**Estratto della pagina**.
===============
Per Possenti i protagonisti del nuovo fuori casa sono fondamentalmente tre: le grandi realtà organizzate, alla McDonald’s o Starbucks per intenderci, gli indipendenti con alta componente di imprenditorialità e gli imprenditori con logiche moderne da catena. «Il diverso livello di imprenditorialità si riflette immediatamente sui risultati - spiega -: i locali che fanno capo ai grandi marchi fatturano in media il 20/30% in più di quelli delle piccole catene. Ma questi ultimi, a loro volta, fatturano il doppio o il triplo della media dei locali indipendenti. I motivi? Lavorano su volumi maggiori e rotazioni frequenti, grazie all’ottimizzazione dei processi con l’aiuto dell’automazione e della tecnologia, hanno politiche e investimenti di marketing importanti, un’alta efficienza e la capacità di selezionare e prendere le location più interessanti».
Cosa cercano gli investitori (come rendersi appetibili...)
La catena, insomma, diventa sempre più un modello a cui tendere: sia per i nuovi imprenditori, che ne colgono le potenzialità di guadagno e le prospettive di monetizzare, sia per gli investitori a caccia di opportunità.
===============
Righe estratte
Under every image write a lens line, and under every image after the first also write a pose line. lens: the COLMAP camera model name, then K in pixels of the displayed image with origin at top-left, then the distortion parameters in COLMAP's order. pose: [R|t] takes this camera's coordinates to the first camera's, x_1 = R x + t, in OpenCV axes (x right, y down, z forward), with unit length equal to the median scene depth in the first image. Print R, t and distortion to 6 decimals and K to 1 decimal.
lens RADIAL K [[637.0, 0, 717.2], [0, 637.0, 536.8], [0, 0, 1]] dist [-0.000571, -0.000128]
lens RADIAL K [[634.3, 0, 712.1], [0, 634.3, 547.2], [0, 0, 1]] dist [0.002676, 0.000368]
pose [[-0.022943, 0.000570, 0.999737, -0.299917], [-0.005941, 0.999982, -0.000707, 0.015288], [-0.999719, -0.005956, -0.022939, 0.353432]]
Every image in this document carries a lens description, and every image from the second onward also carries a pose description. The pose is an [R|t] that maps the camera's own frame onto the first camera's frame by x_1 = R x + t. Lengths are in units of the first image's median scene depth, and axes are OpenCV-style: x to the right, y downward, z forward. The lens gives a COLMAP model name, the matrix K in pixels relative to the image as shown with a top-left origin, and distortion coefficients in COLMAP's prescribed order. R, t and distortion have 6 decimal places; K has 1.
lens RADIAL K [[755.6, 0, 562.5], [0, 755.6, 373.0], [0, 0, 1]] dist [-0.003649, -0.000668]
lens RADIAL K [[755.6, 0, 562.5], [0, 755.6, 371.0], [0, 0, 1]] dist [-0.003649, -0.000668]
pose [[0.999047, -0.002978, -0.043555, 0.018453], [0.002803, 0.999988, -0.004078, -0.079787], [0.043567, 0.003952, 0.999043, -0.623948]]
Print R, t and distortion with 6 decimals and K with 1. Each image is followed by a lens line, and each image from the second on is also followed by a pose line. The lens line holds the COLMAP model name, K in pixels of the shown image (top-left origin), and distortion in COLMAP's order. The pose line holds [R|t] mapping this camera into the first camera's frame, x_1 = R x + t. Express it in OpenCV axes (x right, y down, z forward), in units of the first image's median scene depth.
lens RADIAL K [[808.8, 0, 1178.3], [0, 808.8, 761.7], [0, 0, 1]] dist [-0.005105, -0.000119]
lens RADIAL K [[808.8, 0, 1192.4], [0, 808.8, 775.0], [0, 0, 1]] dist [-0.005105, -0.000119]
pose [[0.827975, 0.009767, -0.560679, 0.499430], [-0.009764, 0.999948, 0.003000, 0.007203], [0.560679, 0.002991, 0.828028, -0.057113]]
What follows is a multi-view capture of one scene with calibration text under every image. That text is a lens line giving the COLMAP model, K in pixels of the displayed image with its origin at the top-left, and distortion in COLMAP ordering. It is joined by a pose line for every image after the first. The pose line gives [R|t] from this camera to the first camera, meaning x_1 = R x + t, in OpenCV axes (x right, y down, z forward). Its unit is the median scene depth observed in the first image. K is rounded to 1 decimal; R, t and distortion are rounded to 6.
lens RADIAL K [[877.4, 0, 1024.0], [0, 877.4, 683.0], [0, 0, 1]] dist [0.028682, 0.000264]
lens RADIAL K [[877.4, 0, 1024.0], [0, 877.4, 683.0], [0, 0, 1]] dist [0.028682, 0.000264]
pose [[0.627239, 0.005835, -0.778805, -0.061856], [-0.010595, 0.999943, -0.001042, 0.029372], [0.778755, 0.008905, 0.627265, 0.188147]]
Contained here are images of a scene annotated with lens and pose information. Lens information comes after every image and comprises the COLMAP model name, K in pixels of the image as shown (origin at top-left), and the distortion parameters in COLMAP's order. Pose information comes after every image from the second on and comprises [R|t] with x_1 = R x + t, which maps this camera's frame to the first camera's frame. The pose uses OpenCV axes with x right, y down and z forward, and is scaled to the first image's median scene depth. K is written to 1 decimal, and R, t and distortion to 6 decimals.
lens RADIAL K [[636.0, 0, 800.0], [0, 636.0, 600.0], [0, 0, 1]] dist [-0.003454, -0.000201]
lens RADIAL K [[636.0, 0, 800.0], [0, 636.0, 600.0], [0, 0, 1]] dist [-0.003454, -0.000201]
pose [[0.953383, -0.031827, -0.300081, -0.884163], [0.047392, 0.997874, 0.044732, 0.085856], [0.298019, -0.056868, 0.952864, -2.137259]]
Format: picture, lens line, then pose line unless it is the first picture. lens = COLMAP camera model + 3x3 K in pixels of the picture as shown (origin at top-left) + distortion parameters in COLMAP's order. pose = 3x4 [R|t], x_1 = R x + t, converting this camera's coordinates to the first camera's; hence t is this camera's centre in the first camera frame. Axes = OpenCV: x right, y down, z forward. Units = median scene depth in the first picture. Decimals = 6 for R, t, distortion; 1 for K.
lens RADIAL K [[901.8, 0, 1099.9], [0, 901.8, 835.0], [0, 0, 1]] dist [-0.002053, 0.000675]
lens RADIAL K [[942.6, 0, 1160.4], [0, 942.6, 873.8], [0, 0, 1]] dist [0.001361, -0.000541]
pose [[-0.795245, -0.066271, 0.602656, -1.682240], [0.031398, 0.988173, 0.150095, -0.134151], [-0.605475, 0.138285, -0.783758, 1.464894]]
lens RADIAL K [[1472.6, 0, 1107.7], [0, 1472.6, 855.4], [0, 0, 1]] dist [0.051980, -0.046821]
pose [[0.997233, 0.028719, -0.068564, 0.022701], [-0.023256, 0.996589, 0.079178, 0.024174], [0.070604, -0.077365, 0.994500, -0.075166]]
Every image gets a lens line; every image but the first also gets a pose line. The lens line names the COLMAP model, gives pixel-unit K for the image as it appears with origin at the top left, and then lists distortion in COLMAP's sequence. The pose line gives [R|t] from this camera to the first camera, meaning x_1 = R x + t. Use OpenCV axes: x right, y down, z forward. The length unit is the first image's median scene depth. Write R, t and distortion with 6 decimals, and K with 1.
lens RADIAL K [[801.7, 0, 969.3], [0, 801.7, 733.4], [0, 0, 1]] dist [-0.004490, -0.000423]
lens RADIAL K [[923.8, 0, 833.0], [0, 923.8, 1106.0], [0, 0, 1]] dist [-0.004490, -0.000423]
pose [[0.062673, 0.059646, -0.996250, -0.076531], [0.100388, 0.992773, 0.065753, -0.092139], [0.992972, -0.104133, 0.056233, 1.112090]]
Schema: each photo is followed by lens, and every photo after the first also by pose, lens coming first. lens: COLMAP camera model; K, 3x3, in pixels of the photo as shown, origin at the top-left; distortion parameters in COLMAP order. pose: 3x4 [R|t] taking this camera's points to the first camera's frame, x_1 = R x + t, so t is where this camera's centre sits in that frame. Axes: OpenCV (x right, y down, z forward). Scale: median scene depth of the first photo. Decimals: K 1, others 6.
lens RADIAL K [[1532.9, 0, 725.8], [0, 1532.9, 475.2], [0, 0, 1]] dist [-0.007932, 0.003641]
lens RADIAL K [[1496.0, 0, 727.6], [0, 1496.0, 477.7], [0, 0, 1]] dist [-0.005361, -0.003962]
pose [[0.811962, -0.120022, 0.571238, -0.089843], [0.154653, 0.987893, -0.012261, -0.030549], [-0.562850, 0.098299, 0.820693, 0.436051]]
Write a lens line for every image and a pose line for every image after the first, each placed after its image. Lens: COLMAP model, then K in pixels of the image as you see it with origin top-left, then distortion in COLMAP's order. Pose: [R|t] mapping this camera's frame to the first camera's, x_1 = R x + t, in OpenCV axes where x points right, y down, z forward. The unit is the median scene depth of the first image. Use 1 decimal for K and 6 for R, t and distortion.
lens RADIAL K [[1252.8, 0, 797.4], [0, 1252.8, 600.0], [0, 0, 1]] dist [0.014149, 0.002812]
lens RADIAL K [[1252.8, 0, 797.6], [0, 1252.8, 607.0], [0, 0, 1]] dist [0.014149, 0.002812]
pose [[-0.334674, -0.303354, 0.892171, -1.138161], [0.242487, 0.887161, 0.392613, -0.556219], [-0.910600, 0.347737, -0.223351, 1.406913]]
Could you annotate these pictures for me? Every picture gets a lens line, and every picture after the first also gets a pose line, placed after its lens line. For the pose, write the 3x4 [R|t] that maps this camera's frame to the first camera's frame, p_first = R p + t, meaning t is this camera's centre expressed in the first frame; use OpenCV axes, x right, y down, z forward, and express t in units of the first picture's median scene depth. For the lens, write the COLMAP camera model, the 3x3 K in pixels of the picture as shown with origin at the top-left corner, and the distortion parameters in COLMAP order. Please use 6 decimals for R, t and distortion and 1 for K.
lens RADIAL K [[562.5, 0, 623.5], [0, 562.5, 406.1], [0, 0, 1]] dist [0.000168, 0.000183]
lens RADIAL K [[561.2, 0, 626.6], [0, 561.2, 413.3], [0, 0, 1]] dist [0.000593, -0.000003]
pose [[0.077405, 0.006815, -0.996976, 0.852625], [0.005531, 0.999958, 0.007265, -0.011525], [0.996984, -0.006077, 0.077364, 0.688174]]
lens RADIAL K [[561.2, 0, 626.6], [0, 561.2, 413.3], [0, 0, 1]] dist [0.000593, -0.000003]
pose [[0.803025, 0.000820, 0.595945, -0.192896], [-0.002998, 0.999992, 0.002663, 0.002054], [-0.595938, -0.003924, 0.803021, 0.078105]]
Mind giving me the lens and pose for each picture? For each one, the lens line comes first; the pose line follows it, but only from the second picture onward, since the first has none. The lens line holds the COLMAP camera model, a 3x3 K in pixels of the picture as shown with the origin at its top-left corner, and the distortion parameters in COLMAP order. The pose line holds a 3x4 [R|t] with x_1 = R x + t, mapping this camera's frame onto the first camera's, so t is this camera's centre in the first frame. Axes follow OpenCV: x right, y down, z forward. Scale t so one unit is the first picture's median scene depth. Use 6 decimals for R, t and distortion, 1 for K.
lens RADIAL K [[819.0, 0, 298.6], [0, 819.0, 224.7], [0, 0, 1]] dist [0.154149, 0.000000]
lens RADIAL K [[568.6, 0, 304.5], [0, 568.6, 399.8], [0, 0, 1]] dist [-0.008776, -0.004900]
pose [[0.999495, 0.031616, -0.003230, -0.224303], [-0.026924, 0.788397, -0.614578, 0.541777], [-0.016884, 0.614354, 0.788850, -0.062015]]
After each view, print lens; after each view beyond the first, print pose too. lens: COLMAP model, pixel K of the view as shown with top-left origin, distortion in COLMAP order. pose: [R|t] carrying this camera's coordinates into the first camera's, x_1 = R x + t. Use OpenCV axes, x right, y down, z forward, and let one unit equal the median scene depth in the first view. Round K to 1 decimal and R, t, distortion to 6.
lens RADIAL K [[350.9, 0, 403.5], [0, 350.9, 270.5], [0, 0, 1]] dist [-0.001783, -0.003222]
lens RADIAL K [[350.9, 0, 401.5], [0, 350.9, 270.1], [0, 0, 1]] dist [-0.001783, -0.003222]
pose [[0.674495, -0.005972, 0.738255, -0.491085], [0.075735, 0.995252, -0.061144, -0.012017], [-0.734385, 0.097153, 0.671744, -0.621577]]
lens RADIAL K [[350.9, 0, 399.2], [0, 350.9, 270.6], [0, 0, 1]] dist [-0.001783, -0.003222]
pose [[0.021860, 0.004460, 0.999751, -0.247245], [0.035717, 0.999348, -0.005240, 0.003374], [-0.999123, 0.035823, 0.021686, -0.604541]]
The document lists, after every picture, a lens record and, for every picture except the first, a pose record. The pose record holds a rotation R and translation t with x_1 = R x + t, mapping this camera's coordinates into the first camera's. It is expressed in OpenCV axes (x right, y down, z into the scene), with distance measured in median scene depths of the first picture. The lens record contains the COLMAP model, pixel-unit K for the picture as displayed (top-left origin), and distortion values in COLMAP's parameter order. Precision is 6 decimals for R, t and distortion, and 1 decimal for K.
===============
**Consegna**.
Restituisci senza modifiche il passo dell'estratto sulle catene della ristorazione fuori casa, da "Cosa cercano gli" fino a "caccia di opportunità." compreso.

**La tua soluzione**.
Cosa cercano gli investitori (come rendersi appetibili...)
La catena, insomma, diventa sempre più un modello a cui tendere: sia per i nuovi imprenditori, che ne colgono le potenzialità di guadagno e le prospettive di monetizzare, sia per gli investitori a caccia di opportunità.